____ SEITENAUSZUG
Niemand weiss, was in Zürich los ist

Theater? Instagram? Die Jugend? Ein Stadt? Zürich? Zu wenig. Zu klein. Wir plaudern viel in diesen Tagen.

«Ja, wir reden über wichtige Sachen», heisst es im Lied – besonders vor Weihnachten. (Bild: Sabina Bobst)

Es wird viel geredet an den Partys und Apéros vor Weihnachten, ein letztes Aufflammen, bevor die Leute abtauchen in den Schoss der Familie, oder in den Schnee, oder nach Marrakesch. «In Wien gibts einen Laden, der nur Brötchen mit Eiern verkauft», sagt jemand, «siehst du, das ist es, was ich meine. Platz für das Schräge, für das Ungewöhnliche, für das Abseitige. Zürich ist keine Stadt.»

«Stimmt», sage ich. «Zürich ist eine optische Täuschung», sagt der Erste wieder. «Auf den ersten Blick könnte man meinen, dass wir tatsächlich eine Stadt sind, weil unser Kulturprogramm international mithalten kann.» «Wir können uns Kultur kaufen», sage ich. «Genau», sagt der Erste, «Geld ist genug vorhanden. Aber um wirklich eine Stadt zu sein, fehlt Zürich Masse. Zu wenig Menschen. Zu klein.»
________
◆ **AUFGABE**
Gib aus dem Text über Zürich die Stelle von „Niemand weiss, was“ bis einschließlich „(Bild: Sabina Bobst)“ unverändert aus.
____ VERFÜGBARE DATEN
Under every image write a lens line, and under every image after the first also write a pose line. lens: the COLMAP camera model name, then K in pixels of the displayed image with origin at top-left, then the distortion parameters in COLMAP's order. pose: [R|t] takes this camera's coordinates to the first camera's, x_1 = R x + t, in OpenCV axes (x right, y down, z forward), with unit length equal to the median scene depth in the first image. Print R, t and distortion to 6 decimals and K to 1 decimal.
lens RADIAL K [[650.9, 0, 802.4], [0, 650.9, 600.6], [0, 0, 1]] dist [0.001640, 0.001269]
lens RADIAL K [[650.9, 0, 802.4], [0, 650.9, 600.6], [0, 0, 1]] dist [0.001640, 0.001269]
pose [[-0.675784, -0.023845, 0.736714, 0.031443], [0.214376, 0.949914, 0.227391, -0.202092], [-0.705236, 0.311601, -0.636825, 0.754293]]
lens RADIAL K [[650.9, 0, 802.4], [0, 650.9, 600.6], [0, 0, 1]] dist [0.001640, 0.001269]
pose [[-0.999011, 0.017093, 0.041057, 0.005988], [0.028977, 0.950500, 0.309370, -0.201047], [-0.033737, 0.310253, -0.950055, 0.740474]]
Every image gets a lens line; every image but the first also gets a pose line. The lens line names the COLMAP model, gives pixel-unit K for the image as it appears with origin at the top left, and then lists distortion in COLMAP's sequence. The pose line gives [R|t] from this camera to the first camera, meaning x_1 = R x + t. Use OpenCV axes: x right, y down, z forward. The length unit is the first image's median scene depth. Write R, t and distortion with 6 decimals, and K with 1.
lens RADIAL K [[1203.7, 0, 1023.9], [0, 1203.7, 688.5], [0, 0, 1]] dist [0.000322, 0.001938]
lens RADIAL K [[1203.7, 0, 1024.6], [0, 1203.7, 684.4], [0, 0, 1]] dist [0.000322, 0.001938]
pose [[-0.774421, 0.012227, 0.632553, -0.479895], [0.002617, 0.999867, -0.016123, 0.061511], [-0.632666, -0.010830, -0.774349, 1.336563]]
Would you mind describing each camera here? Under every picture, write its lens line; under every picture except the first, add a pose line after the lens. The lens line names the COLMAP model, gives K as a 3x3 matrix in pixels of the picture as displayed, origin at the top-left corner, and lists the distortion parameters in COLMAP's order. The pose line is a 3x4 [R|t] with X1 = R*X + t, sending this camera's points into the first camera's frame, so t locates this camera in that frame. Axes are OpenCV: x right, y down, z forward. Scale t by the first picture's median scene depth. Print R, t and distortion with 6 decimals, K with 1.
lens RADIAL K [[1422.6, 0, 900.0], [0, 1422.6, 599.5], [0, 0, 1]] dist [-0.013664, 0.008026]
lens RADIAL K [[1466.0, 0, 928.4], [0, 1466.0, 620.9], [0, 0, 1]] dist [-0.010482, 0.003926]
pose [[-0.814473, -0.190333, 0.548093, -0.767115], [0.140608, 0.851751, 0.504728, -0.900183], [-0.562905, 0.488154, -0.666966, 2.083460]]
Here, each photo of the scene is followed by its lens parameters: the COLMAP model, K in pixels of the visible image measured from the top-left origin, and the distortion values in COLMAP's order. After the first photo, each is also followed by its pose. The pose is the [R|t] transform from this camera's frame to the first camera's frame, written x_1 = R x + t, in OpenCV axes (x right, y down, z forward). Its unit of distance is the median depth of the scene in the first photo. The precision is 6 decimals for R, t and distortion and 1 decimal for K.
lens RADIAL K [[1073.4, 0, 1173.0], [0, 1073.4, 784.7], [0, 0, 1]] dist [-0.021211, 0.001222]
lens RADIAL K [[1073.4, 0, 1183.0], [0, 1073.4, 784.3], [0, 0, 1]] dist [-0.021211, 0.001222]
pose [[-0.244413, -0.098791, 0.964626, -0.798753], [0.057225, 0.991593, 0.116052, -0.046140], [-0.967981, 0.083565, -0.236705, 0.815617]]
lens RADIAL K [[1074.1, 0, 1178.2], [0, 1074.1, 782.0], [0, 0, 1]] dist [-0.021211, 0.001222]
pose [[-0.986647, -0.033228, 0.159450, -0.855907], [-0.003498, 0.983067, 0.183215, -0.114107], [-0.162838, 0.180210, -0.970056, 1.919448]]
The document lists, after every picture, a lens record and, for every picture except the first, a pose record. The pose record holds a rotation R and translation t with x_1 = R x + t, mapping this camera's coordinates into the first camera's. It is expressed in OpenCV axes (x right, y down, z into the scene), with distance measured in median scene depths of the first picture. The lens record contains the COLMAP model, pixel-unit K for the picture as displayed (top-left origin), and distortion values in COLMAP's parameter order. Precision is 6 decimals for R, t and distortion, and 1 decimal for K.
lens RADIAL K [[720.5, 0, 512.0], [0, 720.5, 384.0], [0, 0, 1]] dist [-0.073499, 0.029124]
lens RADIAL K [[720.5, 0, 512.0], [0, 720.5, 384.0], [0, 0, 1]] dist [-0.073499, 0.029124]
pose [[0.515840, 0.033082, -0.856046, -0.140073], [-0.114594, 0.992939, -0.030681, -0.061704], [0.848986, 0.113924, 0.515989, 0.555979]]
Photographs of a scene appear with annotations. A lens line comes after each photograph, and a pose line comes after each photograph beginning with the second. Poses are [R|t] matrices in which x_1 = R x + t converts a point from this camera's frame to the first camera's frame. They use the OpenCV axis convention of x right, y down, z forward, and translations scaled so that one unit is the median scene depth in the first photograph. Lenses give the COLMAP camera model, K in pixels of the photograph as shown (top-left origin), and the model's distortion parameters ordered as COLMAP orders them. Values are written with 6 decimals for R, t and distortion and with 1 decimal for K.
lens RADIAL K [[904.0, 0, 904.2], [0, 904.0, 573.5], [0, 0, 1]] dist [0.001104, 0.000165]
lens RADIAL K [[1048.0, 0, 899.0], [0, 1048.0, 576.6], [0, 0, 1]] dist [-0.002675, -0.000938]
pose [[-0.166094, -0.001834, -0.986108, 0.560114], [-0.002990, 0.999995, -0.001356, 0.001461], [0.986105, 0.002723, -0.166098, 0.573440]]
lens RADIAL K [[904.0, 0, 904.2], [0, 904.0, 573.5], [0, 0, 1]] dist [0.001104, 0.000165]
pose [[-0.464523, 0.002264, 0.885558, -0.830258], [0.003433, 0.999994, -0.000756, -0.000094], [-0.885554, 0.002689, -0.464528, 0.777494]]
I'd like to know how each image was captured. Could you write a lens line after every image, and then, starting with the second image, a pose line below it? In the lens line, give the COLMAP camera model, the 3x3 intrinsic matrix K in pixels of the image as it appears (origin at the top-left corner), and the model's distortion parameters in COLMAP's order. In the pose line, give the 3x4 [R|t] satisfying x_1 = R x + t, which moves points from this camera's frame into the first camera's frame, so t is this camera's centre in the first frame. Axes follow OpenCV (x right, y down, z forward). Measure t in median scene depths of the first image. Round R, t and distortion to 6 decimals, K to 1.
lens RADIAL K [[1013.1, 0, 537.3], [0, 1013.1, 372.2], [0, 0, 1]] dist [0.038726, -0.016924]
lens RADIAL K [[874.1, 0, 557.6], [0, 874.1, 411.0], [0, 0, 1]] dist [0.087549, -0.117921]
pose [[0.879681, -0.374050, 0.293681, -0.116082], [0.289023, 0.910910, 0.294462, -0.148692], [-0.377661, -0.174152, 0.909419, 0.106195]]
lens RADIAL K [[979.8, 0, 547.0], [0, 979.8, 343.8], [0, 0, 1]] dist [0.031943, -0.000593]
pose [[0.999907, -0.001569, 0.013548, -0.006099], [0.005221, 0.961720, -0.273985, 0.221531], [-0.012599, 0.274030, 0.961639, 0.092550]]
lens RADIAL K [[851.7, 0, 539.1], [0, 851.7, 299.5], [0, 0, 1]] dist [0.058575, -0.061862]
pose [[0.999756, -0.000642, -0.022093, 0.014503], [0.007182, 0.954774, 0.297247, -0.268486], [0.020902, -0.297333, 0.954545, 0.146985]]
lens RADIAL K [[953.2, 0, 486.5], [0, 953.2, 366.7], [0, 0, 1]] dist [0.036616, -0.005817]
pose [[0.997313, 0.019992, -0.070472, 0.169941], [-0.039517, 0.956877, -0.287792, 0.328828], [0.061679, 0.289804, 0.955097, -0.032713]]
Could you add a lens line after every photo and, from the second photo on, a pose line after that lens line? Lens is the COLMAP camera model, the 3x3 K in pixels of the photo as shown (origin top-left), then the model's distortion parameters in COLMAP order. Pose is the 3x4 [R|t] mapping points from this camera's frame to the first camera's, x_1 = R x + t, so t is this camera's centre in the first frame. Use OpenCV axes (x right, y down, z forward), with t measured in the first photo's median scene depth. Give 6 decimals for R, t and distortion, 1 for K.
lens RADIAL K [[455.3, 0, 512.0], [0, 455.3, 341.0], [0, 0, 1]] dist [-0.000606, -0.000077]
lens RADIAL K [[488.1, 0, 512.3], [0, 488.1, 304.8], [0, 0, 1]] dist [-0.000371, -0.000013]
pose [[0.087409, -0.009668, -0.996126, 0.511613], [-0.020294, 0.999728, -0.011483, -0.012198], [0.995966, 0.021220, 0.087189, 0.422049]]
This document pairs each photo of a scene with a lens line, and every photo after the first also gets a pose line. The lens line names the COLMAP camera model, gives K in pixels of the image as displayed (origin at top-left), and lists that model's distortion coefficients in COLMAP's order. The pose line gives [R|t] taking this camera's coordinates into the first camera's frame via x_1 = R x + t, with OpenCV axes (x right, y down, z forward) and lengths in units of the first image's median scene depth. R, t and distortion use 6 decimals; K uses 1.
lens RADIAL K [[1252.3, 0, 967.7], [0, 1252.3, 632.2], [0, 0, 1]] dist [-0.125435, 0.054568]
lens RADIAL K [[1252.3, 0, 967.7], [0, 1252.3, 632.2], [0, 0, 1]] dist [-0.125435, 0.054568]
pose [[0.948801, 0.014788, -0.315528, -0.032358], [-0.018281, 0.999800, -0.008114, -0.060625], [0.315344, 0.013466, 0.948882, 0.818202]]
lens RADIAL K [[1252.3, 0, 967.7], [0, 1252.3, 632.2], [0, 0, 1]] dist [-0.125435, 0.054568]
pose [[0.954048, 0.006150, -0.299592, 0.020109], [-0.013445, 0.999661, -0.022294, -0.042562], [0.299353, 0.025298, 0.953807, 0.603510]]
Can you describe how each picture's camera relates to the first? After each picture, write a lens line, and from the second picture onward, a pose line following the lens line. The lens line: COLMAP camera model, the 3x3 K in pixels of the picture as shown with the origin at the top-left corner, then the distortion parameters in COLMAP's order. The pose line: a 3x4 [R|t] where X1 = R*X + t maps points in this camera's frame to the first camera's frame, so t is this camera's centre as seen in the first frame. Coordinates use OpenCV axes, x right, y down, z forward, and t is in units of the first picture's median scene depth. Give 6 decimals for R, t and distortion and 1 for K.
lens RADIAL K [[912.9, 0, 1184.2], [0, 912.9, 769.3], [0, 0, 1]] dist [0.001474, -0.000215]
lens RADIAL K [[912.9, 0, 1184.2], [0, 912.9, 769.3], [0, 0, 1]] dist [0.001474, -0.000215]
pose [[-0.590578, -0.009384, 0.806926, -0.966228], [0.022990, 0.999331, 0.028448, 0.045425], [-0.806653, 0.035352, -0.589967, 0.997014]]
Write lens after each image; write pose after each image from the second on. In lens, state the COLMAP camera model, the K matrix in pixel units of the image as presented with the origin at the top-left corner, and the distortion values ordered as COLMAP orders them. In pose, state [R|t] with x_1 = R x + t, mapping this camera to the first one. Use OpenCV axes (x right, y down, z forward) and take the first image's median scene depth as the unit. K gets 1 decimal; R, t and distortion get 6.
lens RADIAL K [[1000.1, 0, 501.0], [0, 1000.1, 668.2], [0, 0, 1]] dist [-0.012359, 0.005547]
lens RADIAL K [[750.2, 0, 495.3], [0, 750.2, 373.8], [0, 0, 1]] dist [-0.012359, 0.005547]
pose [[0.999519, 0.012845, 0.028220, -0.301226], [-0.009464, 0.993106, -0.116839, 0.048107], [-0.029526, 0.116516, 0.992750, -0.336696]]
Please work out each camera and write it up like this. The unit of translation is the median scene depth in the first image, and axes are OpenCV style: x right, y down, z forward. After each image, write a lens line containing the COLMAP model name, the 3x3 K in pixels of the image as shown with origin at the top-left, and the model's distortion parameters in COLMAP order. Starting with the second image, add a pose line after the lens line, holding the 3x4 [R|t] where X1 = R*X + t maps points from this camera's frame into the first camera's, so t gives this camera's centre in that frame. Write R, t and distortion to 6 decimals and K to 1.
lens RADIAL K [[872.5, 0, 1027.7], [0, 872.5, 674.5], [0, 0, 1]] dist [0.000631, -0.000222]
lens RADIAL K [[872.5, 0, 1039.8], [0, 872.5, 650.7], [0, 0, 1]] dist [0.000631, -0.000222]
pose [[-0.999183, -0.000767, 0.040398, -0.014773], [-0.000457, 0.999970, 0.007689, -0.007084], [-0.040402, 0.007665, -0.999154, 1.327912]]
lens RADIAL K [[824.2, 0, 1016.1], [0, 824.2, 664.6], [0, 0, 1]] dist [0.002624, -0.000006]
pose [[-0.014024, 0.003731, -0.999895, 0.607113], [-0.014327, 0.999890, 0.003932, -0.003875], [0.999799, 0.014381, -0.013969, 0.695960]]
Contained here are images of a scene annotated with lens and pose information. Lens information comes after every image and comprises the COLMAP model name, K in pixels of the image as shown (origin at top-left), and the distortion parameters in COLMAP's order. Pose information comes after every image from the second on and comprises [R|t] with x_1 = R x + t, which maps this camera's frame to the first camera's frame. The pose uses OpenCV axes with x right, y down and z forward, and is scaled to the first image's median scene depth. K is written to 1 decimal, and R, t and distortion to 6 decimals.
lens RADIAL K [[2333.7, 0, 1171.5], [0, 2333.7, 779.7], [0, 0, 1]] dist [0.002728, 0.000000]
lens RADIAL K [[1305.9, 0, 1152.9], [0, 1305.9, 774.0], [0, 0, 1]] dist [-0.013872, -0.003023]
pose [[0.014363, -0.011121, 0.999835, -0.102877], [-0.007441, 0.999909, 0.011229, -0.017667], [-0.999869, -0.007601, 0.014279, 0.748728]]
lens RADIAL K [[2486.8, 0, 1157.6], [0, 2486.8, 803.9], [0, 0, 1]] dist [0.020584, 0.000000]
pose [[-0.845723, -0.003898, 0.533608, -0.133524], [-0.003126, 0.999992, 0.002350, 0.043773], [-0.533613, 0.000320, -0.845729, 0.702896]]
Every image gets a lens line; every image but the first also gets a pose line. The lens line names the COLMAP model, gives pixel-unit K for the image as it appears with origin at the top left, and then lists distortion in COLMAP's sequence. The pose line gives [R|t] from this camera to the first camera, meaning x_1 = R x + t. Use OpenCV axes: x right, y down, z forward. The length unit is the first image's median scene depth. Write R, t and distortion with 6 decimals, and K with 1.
________
◆ **LÖSUNG**
Niemand weiss, was in Zürich los ist

Theater? Instagram? Die Jugend? Ein Stadt? Zürich? Zu wenig. Zu klein. Wir plaudern viel in diesen Tagen.

«Ja, wir reden über wichtige Sachen», heisst es im Lied – besonders vor Weihnachten. (Bild: Sabina Bobst)